This is another reclaimed post; I wrote it for a thread on the Straight Dope Message Board back in 2000 and forgot about it for a decade. I obviously haven't taught this or any other course, but, if someone wants to throw enough money at me, I could be persuaded. Also, looking at this a decade later, I doubt there would be time to discuss these works more than very superficially, and it's a very heavy reading load, too. (That 15-week semester might also be unsupportable, as well.) Perhaps it's best that I stayed in the private sector.
Assumptions: one semester at a reasonably good school (i.e., you can expect the students to read one longish book a week), on the university level. I'm assuming a 15-week course, and that I'm just covering genre SF (i.e., post-Gernsback and mostly US).
Week 1: Introduction, etc. Start in on short fiction.
Week 2: Short fiction of the '40s and '50s. Depending on what's in print, I'd use Silverberg's
The Science Fiction Hall of Fame, Vol. 1 or Healy & McComas's
Adventures in Time and Space or maybe one or more of James Gunn's
The Road to Science Fiction series.
Necessary texts:
"Fondly Farenheit" by Alfred Bester
"And He Built a Crooked House" and/or "All You Zombies" by Robert A. Heinlein
"A Martian Odyssey" by Stanley G. Weinbaum
"Microcosmic God" and/or "The Man Who Lost the Sea" by Theodore Sturgeon
"Scanners Live in Vain" by Cordwainer Smith
"The Cold Equations" by Tom Godwin
Week 3: The Stars My Destination by Alfred Bester
Week 4: The Caves of Steel and
The Naked Sun by Isaac Asimov
Week 5: The Martian Chronicles by Ray Bradbury
Week 6: Short Fiction No. 2: The '60s and '70s. Possibly using
Dangerous Visions or
Again, Dangerous Visions (both edited by Harlan Ellison) as a starting point.
Necessary texts:
"Aye, and Gomorrah" by Samuel R. Delany
one or more short J.G. Ballard pieces, perhaps "The Assassination of John Fitzgerald Kennedy Considered as a Downhill Motor Race"
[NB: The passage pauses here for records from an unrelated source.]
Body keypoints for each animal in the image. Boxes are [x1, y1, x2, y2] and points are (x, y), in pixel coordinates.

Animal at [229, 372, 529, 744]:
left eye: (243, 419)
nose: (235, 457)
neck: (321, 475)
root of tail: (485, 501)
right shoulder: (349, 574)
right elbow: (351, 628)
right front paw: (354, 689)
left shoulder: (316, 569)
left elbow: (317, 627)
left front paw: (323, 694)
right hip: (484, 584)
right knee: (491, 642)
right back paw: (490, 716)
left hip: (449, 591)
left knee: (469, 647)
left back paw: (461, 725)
one or more early Roger Zelazny stories, most likely "A Rose for Ecclesiastes"
"Inconstant Moon" by Larry Niven
"The Deathbird" by Harlan Ellison (though there are several other, equally good choices from this author)
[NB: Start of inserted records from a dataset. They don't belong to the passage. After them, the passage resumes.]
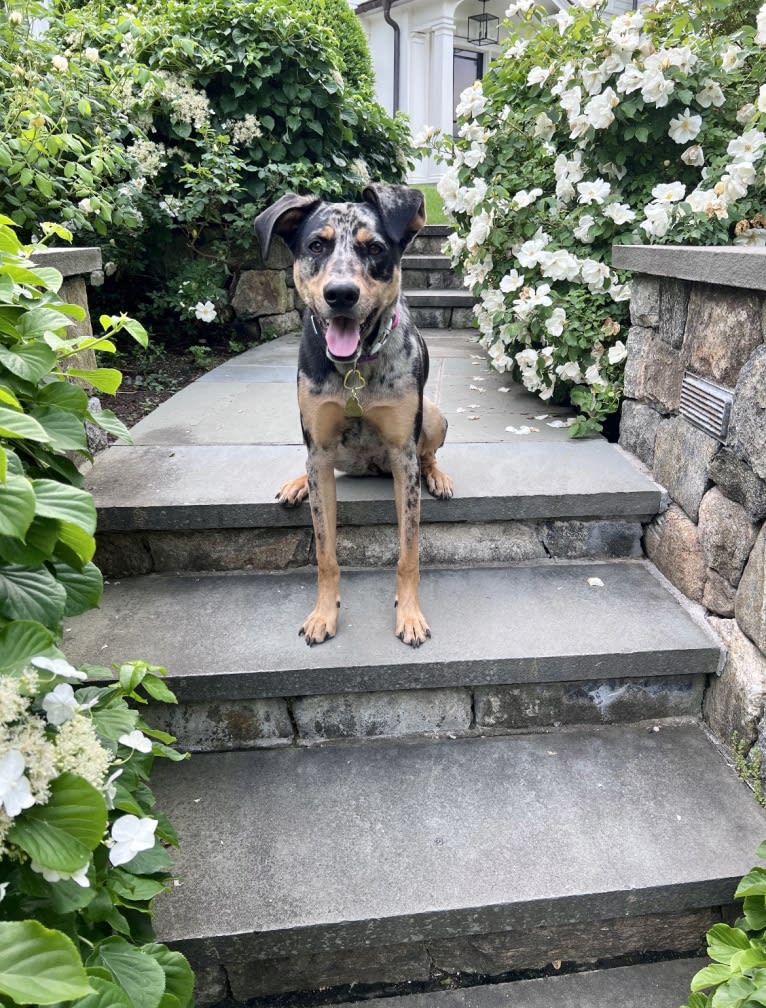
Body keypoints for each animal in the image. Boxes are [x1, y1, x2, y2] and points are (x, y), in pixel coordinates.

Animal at [253, 185, 451, 649]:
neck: (355, 368)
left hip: (433, 416)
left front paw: (409, 615)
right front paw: (323, 614)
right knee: (311, 466)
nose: (341, 294)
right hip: (324, 454)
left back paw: (438, 476)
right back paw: (296, 484)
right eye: (316, 245)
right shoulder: (321, 445)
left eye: (374, 248)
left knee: (429, 453)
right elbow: (325, 552)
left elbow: (408, 552)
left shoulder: (402, 455)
"The Fifth Head or Cerberus" or "The Death of Doctor Island" by Gene Wolfe
"The Man Who Walked Home" by James Tiptree, Jr.
one or more John Varley stories, probably "The Persistence of Vision"
Week 7: Starship Troopers by Robert A. Heinlein and
The Forever War by Joe Haldeman
Week 8: Dune by Frank Herbert
Week 9: Lord of Light by Roger Zelazny
Week 10: The Left Hand of Darkness or
The Dispossessed by Ursula K. le Guin
Week 11: Rendezvous with Rama by Arthur C. Clarke and
Ringworld by Larry Niven
Week 12: Gateway by Frederik Pohl (or possibly
Man Plus, also by Pohl)
Week 13: Startide Rising by David Brin and/or
Ender's War by Orson Scott Card
Week 14: Neuromancer by William Gibson and
Snow Crash by Neal Stephenson
Week 15: Short fiction No. 3: the '80s and '90s. There's no one book that could cover this; it would have to be a Kinko's-style packet.
Necessary texts:
"Sandkings" by George R.R. Martin
one or more stories by Lucius Shepard, probably "Fire Zone Emerald"
"Swarm" by Bruce Sterling
one or more stories by Greg Egan, including "Luminous" and/or "Oceanic"
something by Connie Willis, possibly "Fire Watch" or "The Last of the Winnebagos"
something by Greg Bear, probably "Blood Music"
And then the final exam. I can see varying the list from year-to-year (maybe swapping in
Childhood's End or
2001 for the Clarke selection, adding an early Heinlein novel, varying the short story selection, etc), but this is what I'd use as a framework to present the post-war history of (mostly American) SF.
(If I had a whole year, I'd start with theory -- using Brian Aldiss's
Trillion year Spree -- and take the first four weeks or so to do the 19th century, starting with
Frankenstein and moving up through Poe and the various other proto-SF writers to Verne and Wells.)